Pierwszy "Star Trek" Abramsa jest świetny. Nigdy nie byłem wielkim fanem serii, ba, chyba nigdy nie widziałem filmu z kapitanem Kirkiem w roli kapitana USS Enterprise – zawsze gdzieś w pamięci pojawia się Jean-Luc Picard. Nie zmienia to jednak faktu, że projekt reżysera "Super 8" kupiłem bez zająknięcia. Nietrudno zagłębić się w świat, który stworzył Abrams – wielki, efektowny, żywy i kolorowy. Tak było w pierwszej części i tak też jest w drugiej.

[image-browser playlist="590916" suggest=""]
©2013 UIP

Fabuła W ciemność. Star Trek jest chyba jeszcze mniej skomplikowana od swojego poprzednika.
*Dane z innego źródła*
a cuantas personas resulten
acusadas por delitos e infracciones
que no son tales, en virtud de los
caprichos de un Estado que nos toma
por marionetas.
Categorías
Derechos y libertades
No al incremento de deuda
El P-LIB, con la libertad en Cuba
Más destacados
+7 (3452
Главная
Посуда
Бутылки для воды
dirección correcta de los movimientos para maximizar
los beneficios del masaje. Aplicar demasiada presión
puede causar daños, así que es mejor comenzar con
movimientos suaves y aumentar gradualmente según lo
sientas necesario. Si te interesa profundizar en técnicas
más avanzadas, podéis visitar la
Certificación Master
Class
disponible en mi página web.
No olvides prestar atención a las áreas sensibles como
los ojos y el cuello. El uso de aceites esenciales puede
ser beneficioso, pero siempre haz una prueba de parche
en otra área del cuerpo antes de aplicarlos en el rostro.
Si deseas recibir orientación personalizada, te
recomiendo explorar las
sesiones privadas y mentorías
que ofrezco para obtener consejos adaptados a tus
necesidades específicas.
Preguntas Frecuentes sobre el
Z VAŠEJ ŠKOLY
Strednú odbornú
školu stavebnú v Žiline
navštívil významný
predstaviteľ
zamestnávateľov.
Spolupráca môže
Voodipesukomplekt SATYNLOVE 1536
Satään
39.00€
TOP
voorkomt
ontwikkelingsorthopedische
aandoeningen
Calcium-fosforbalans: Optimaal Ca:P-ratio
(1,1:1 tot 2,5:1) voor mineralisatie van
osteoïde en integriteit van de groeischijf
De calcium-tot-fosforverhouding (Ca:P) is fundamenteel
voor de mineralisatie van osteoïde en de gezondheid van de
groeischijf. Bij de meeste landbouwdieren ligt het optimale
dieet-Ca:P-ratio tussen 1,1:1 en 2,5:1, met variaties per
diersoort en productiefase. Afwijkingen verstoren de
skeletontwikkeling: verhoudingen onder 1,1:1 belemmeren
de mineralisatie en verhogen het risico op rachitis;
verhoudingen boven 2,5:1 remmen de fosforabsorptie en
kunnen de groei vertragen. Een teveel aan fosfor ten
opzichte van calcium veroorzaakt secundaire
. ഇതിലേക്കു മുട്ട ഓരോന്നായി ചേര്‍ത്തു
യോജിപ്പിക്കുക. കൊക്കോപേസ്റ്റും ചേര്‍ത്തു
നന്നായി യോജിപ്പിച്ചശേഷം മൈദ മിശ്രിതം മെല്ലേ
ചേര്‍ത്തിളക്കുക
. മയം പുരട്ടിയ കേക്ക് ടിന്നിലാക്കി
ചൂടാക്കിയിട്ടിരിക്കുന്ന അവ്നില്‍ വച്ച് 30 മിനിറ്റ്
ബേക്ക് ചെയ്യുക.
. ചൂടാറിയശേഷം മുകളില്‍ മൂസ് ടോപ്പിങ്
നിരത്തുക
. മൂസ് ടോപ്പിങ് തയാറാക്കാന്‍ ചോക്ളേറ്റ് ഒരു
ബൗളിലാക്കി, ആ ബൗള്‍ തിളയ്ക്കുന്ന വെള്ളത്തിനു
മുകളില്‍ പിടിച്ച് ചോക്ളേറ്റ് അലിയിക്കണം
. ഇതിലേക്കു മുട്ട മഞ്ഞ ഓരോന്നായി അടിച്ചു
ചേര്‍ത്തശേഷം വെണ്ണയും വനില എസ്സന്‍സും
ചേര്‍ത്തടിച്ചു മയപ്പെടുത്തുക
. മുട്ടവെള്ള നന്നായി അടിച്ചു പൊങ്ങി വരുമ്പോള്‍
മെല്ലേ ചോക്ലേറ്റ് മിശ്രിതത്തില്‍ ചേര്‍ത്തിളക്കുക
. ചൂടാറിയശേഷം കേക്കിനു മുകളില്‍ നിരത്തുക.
Po krótkim wprowadzeniu (bardzo ważnym dla całej historii, bo świetnie przedstawia/przypomina nam bohaterów), w którym nasi poszukiwacze przygód uciekają przed prymitywną cywilizacją oraz ratują Spocka z opresji, kapitan USS Enterprise James Kirk traci przez swoją lekkomyślność stanowisko oraz statek. Świat głównego bohatera legnie w gruzach tylko i wyłącznie po to, by mógł zebrać się w garść w obliczu największego zagrożenia. Gwiezdnej Flocie zagraża bowiem jeden człowiek. Niejaki John Harrison najpierw dokonuje zamachu w samym centrum Londynu, by później zaatakować całe dowództwo Gwiezdnej Floty. Gdy ocalali dowiadują się, gdzie ukrył się Harrison, Kirk oraz jego załoga wyruszają w pościg. Od tej pory bohaterowie zaczynają zadawać sobie pytania, komu ufać, kim tak naprawdę jest ta postać i czy w ogóle jest ona wrogiem załogi Enterprise.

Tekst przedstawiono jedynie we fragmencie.